_学習本文_
************

絵で見る脳と神経の病気 代表的な病気をわかりやすくご説明します

血流障害の痛み

血流障害の痛みとは

手足の動脈が縮むと、その先の血液の流れが悪くなり、結果として手足の先の組織が貧血となります。貧血状態が長く続くと、やがて組織は機能を失い壊死(えし)と呼ばれる状態となります。その組織の表面は黒くなり、最悪の場合剥がれ落ちて指などを失うことがあります。この動脈が細くなり組織が機能を失いかけた状態を虚血(きょけつ)と呼びます。動脈が縮む状態を収縮(しゅうしゅく)と呼びますが、動脈が収縮するに従って痛み(疼痛 (とうつう))を感じます。さらに虚血となった組織から、痛みを強くする様々な物質が周囲に広がり、その物質は動脈を収縮させ、さらに痛みを強くし、そして痛みと虚血の悪循環が完成します。つまり痛みと虚血は手を取り合って患者さんを苦しめますので、これをまとめて血流障害の痛みと呼びます。

************

_課題の指示_
学習本文のうち「手足の動脈が縮むと、その先の」を含む箇所から「て血流障害の痛みと呼びます。」までを、「悪循環」を「負の連鎖」に入れ替えて書き出すこと。 以下のデータは学習本文とは別の出典から取ったものである。

************

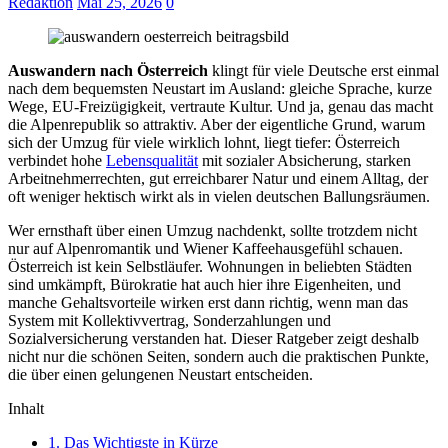
Redaktion
Mai 25, 2026
0
Auswandern nach Österreich
klingt für viele Deutsche erst einmal
nach dem bequemsten Neustart im Ausland: gleiche Sprache, kurze
Wege, EU-Freizügigkeit, vertraute Kultur. Und ja, genau das macht
die Alpenrepublik so attraktiv. Aber der eigentliche Grund, warum
sich der Umzug für viele wirklich lohnt, liegt tiefer: Österreich
verbindet hohe
Lebensqualität
mit sozialer Absicherung, starken
Arbeitnehmerrechten, gut erreichbarer Natur und einem Alltag, der
oft weniger hektisch wirkt als in vielen deutschen Ballungsräumen.
Wer ernsthaft über einen Umzug nachdenkt, sollte trotzdem nicht
nur auf Alpenromantik und Wiener Kaffeehausgefühl schauen.
Österreich ist kein Selbstläufer. Wohnungen in beliebten Städten
sind umkämpft, Bürokratie hat auch hier ihre Eigenheiten, und
manche Gehaltsvorteile wirken erst dann richtig, wenn man das
System mit Kollektivvertrag, Sonderzahlungen und
Sozialversicherung verstanden hat. Dieser Ratgeber zeigt deshalb
nicht nur die schönen Seiten, sondern auch die praktischen Punkte,
die über einen gelungenen Neustart entscheiden.
Inhalt
1.
Das Wichtigste in Kürze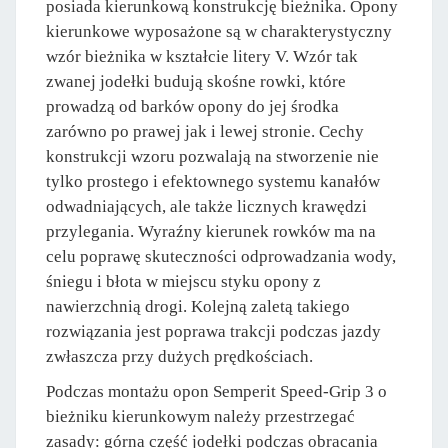
posiada kierunkową konstrukcję bieżnika. Opony
kierunkowe wyposażone są w charakterystyczny
wzór bieżnika w kształcie litery V. Wzór tak
zwanej jodełki budują skośne rowki, które
prowadzą od barków opony do jej środka
zarówno po prawej jak i lewej stronie. Cechy
konstrukcji wzoru pozwalają na stworzenie nie
tylko prostego i efektownego systemu kanałów
odwadniających, ale także licznych krawędzi
przylegania. Wyraźny kierunek rowków ma na
celu poprawę skuteczności odprowadzania wody,
śniegu i błota w miejscu styku opony z
nawierzchnią drogi. Kolejną zaletą takiego
rozwiązania jest poprawa trakcji podczas jazdy
zwłaszcza przy dużych prędkościach.
Podczas montażu opon Semperit Speed-Grip 3 o
bieżniku kierunkowym należy przestrzegać
zasady: górna część jodełki podczas obracania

************

_課題の結果_
手足の動脈が縮むと、その先の血液の流れが悪くなり、結果として手足の先の組織が貧血となります。貧血状態が長く続くと、やがて組織は機能を失い壊死(えし)と呼ばれる状態となります。その組織の表面は黒くなり、最悪の場合剥がれ落ちて指などを失うことがあります。この動脈が細くなり組織が機能を失いかけた状態を虚血(きょけつ)と呼びます。動脈が縮む状態を収縮(しゅうしゅく)と呼びますが、動脈が収縮するに従って痛み(疼痛 (とうつう))を感じます。さらに虚血となった組織から、痛みを強くする様々な物質が周囲に広がり、その物質は動脈を収縮させ、さらに痛みを強くし、そして痛みと虚血の負の連鎖が完成します。つまり痛みと虚血は手を取り合って患者さんを苦しめますので、これをまとめて血流障害の痛みと呼びます。